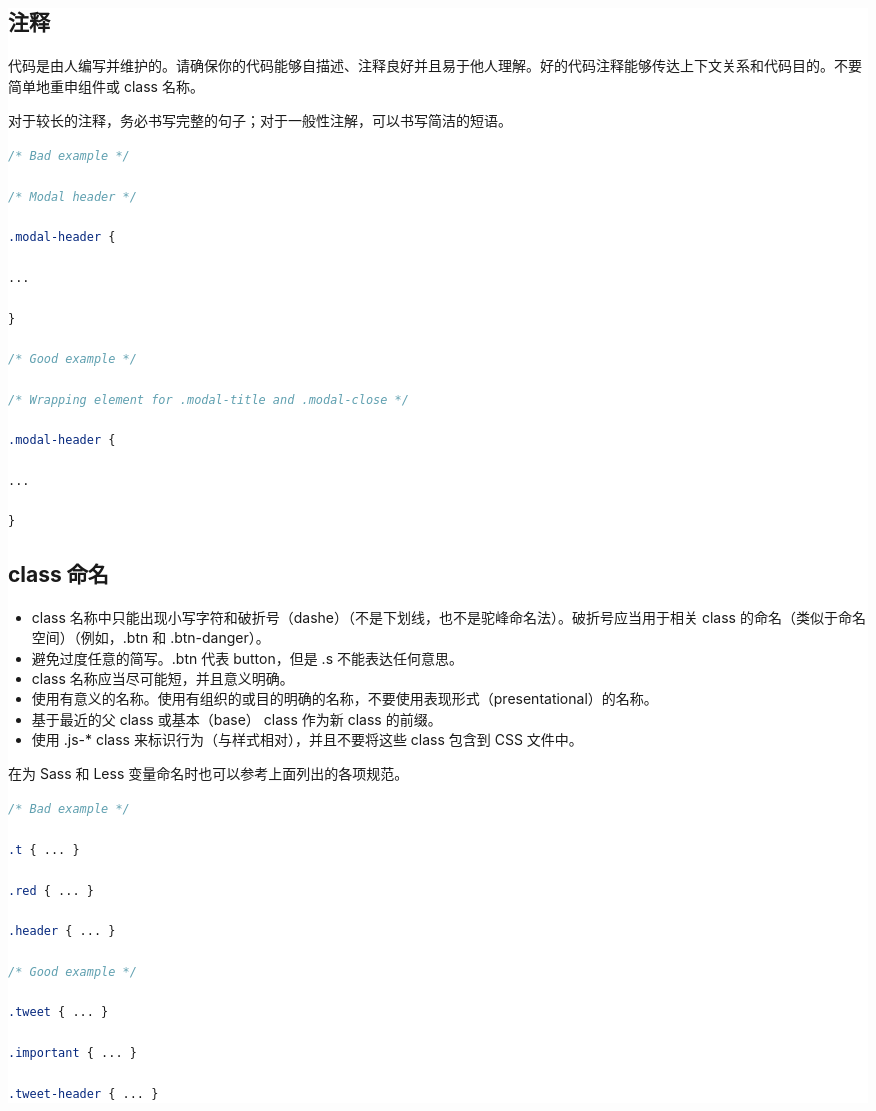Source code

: ## 注释

代码是由人编写并维护的。请确保你的代码能够自描述、注释良好并且易于他人理解。好的代码注释能够传达上下文关系和代码目的。不要简单地重申组件或 class 名称。

对于较长的注释，务必书写完整的句子；对于一般性注解，可以书写简洁的短语。
``` css
/* Bad example */

/* Modal header */

.modal-header {

...

}

/* Good example */

/* Wrapping element for .modal-title and .modal-close */

.modal-header {

...

}
```

## class 命名

- class 名称中只能出现小写字符和破折号（dashe）（不是下划线，也不是驼峰命名法）。破折号应当用于相关 class 的命名（类似于命名空间）（例如，.btn 和 .btn-danger）。
- 避免过度任意的简写。.btn 代表 button，但是 .s 不能表达任何意思。
- class 名称应当尽可能短，并且意义明确。
- 使用有意义的名称。使用有组织的或目的明确的名称，不要使用表现形式（presentational）的名称。
- 基于最近的父 class 或基本（base） class 作为新 class 的前缀。
- 使用 .js-* class 来标识行为（与样式相对），并且不要将这些 class 包含到 CSS 文件中。

在为 Sass 和 Less 变量命名时也可以参考上面列出的各项规范。

```css
/* Bad example */

.t { ... }

.red { ... }

.header { ... }

/* Good example */

.tweet { ... }

.important { ... }

.tweet-header { ... }
```
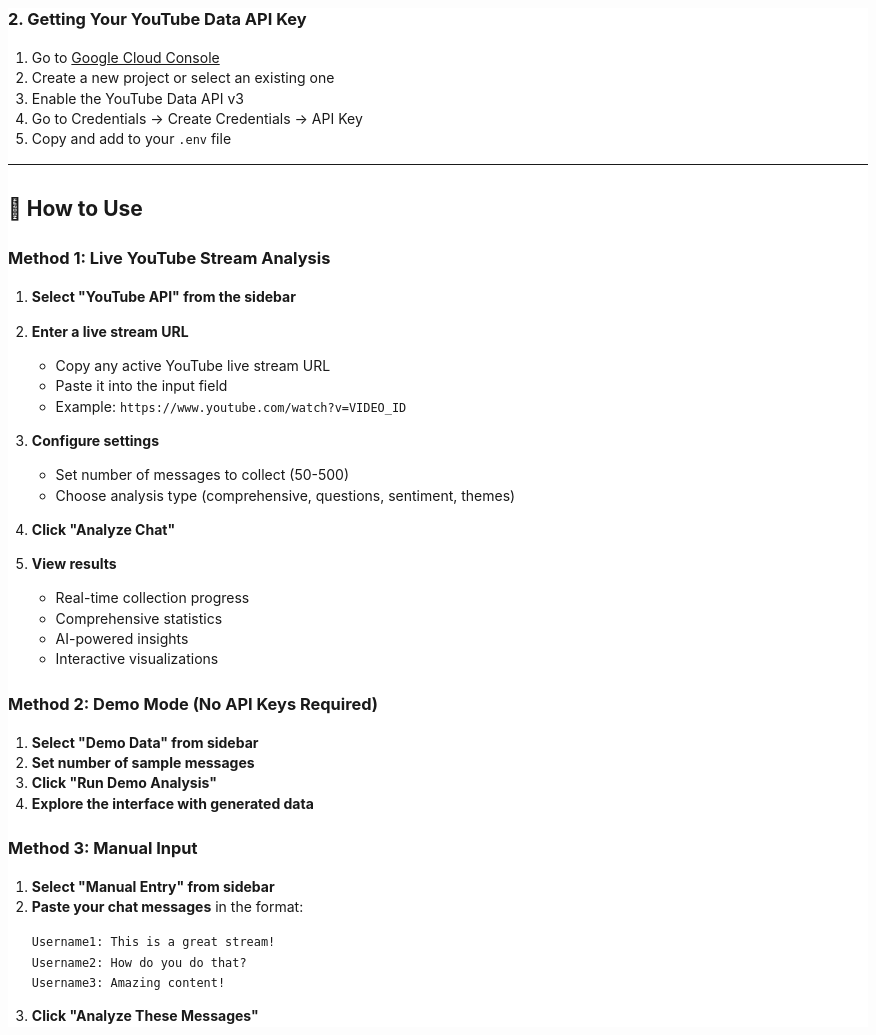 ### 2. Getting Your YouTube Data API Key

1. Go to [Google Cloud Console](https://console.cloud.google.com/)
2. Create a new project or select an existing one
3. Enable the YouTube Data API v3
4. Go to Credentials → Create Credentials → API Key
5. Copy and add to your `.env` file


---

## 📖 How to Use

### Method 1: Live YouTube Stream Analysis

1. **Select "YouTube API" from the sidebar**

2. **Enter a live stream URL**
   - Copy any active YouTube live stream URL
   - Paste it into the input field
   - Example: `https://www.youtube.com/watch?v=VIDEO_ID`

3. **Configure settings**
   - Set number of messages to collect (50-500)
   - Choose analysis type (comprehensive, questions, sentiment, themes)

4. **Click "Analyze Chat"**

5. **View results**
   - Real-time collection progress
   - Comprehensive statistics
   - AI-powered insights
   - Interactive visualizations


### Method 2: Demo Mode (No API Keys Required)

1. **Select "Demo Data" from sidebar**
2. **Set number of sample messages**
3. **Click "Run Demo Analysis"**
4. **Explore the interface with generated data**


### Method 3: Manual Input

1. **Select "Manual Entry" from sidebar**
2. **Paste your chat messages** in the format:
   ```
   Username1: This is a great stream!
   Username2: How do you do that?
   Username3: Amazing content!
   ```
3. **Click "Analyze These Messages"**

_The task_: Where does the word "Analyze" occur in the records? Return every line that holds it.

_Solution for this exercise_:
4. **Click "Analyze Chat"**
3. **Click "Analyze These Messages"**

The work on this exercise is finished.